[Page layout parsing data]
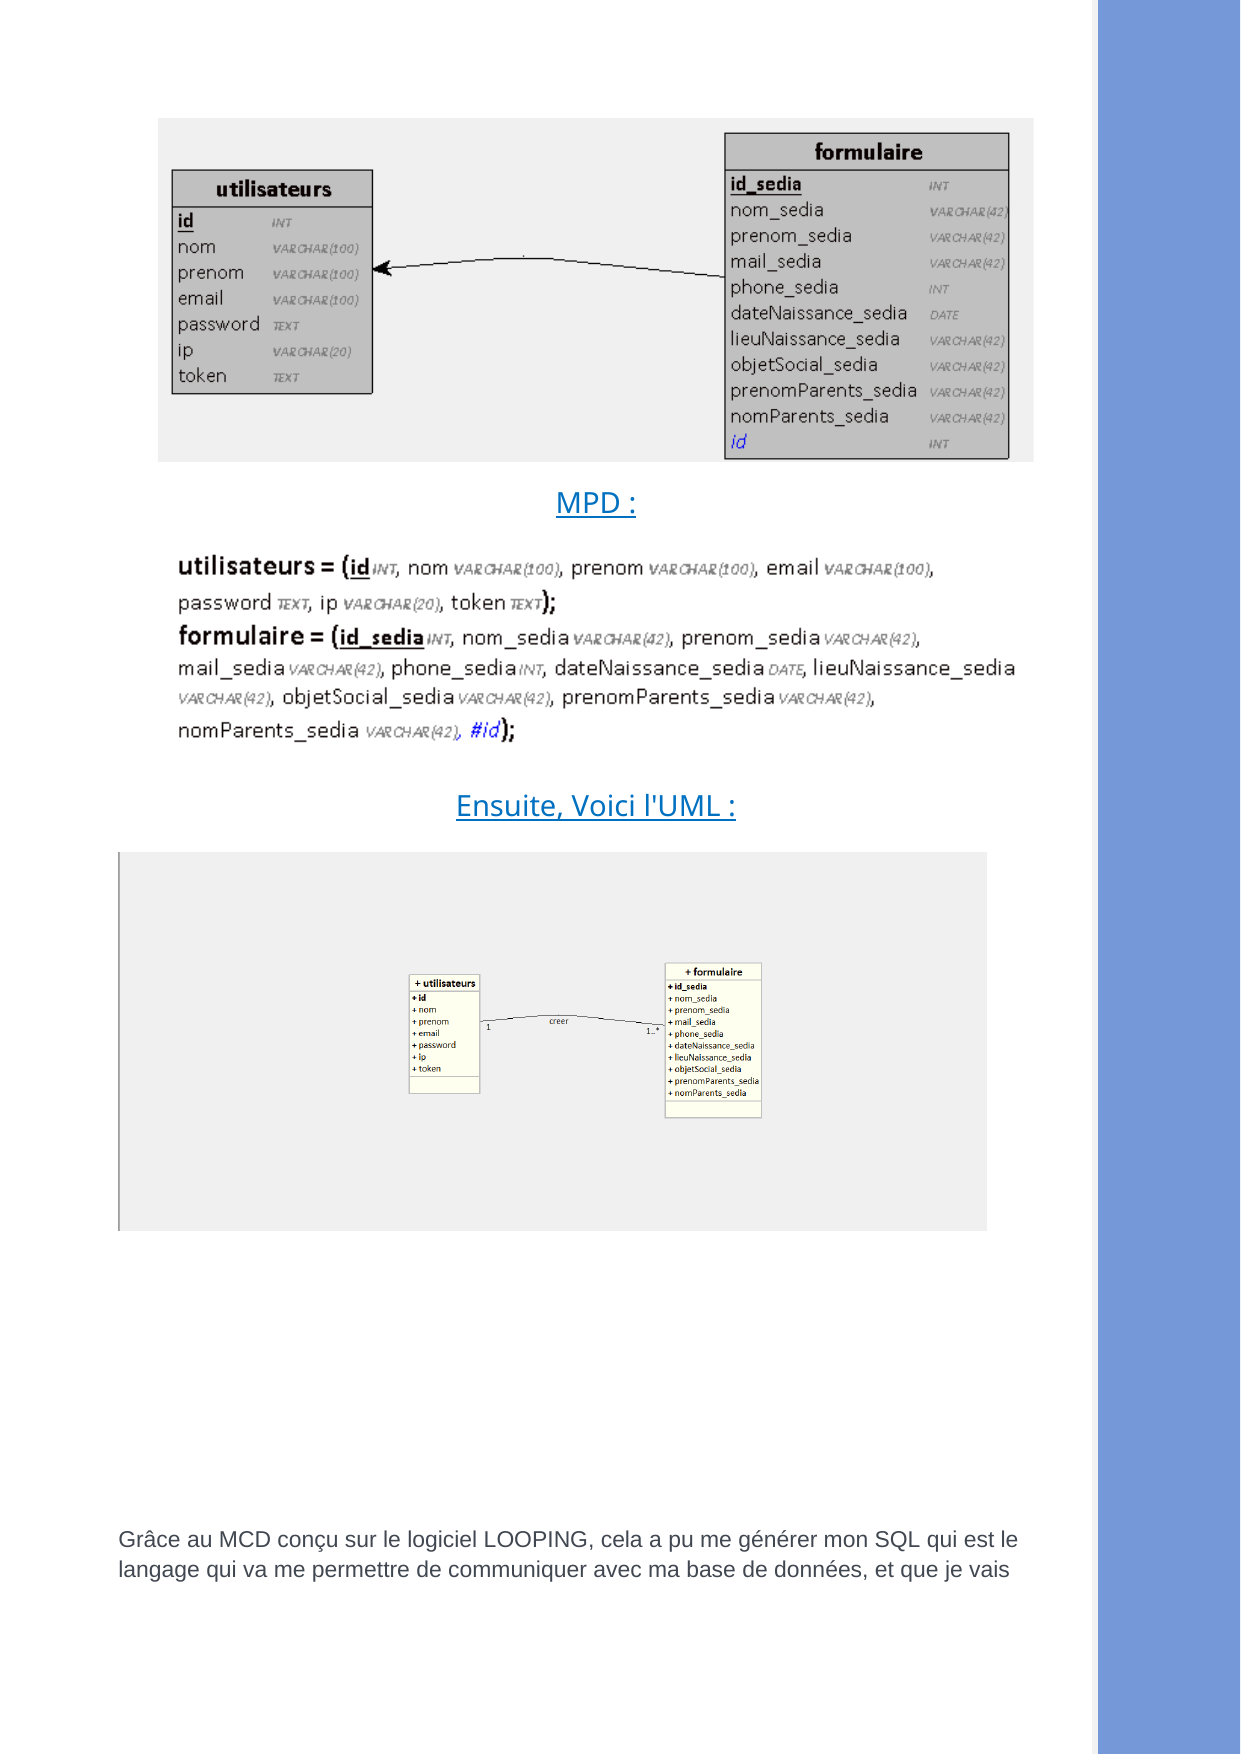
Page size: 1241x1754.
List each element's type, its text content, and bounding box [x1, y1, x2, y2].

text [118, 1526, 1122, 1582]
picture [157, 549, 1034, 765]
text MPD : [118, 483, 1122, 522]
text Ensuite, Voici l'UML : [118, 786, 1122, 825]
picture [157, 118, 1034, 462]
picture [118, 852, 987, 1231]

▶ **To do**
Give back exactly the lines from the one containing "List each element's" through the last line of the records.

▶ **Completed exercise**
List each element's type, its text content, and bounding box [x1, y1, x2, y2].

text [118, 1526, 1122, 1582]
picture [157, 549, 1034, 765]
text MPD : [118, 483, 1122, 522]
text Ensuite, Voici l'UML : [118, 786, 1122, 825]
picture [157, 118, 1034, 462]
picture [118, 852, 987, 1231]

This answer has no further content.